(Data extracted from a collection)
◇ ◇ ◇ ◇ ◇

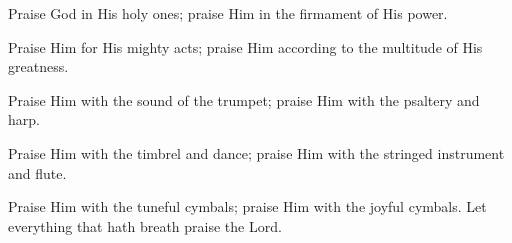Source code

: Praise God in His holy ones; praise Him in the firmament of His power.

Praise Him for His mighty acts; praise Him according to the multitude of His greatness.

Praise Him with the sound of the trumpet; praise Him with the psaltery and harp.

Praise Him with the timbrel and dance; praise Him with the stringed instrument and flute.

Praise Him with the tuneful cymbals; praise Him with the joyful cymbals. Let everything that hath breath praise the Lord.
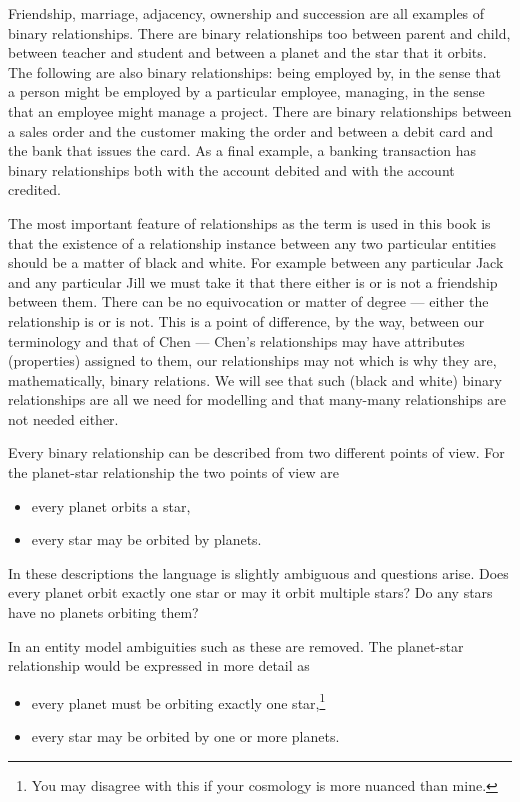 \mynote
Friendship,  marriage, adjacency, ownership and succession are all examples of binary relationships. There are binary relationships too  between parent and child, between teacher and student and between a planet and the star that it orbits.   
The following are also binary relationships:
being employed by, in the sense that a person might be employed by a particular employee,
managing, in the sense that an employee might manage a project. 
There are binary relationships between a sales order and the customer making the order and between a debit card and  the bank that issues the card. As a final example, a banking transaction has binary relationships both with the account debited and with the account credited. 

\mynote The most important feature of relationships as the term is used  in this book is that the existence of a relationship instance between any two particular entities should be a matter of black and white. For example between any particular Jack and any particular Jill we must take it that there either is or is not a friendship between them. There can be no equivocation or matter of degree --- either the relationship is or is not. This is a point of difference, by the way, between our terminology and that of Chen --- Chen's relationships may have attributes (properties) assigned to them, our relationships may not which is why they are, mathematically, binary relations. We will see that such (black and white) binary relationships are all we need for modelling and that many-many relationships are not needed either. 

\mynote 
Every binary relationship can be described from two different points of view. 
For the planet-star relationship the two points of view are
\begin{itemize}
\item every planet orbits a star,
\item every star may be orbited by planets.
\end{itemize}

In these descriptions the language is slightly ambiguous and questions arise.
Does every planet orbit exactly one star or may it orbit multiple stars? Do any stars have no planets orbiting them?

In an entity model ambiguities such as these are removed. 
The planet-star relationship would be expressed in more detail as
\begin{itemize}
\item every planet must be orbiting exactly one star,\footnote{You may disagree with this if your cosmology is more nuanced than mine.}
\item every star may be orbited by one or more planets.
\end{itemize}

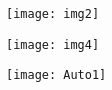\documentclass{article}
\begin{document}
\texttt{[image: img2]}

\texttt{[image: img4]}

\texttt{[image: Auto1]}

\end{document}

◇ ◇ ◇ ◇ ◇

WORK REQUEST: The answer is the lines above from the one with "Praise Him with the tuneful" to the one with "There are binary relationships between", set down exactly, with no pictures.

TASK ANSWER:
Praise Him with the tuneful cymbals; praise Him with the joyful cymbals. Let everything that hath breath praise the Lord.
 \mynote
Friendship,  marriage, adjacency, ownership and succession are all examples of binary relationships. There are binary relationships too  between parent and child, between teacher and student and between a planet and the star that it orbits.   
The following are also binary relationships:
being employed by, in the sense that a person might be employed by a particular employee,
managing, in the sense that an employee might manage a project. 
There are binary relationships between a sales order and the customer making the order and between a debit card and  the bank that issues the card. As a final example, a banking transaction has binary relationships both with the account debited and with the account credited. 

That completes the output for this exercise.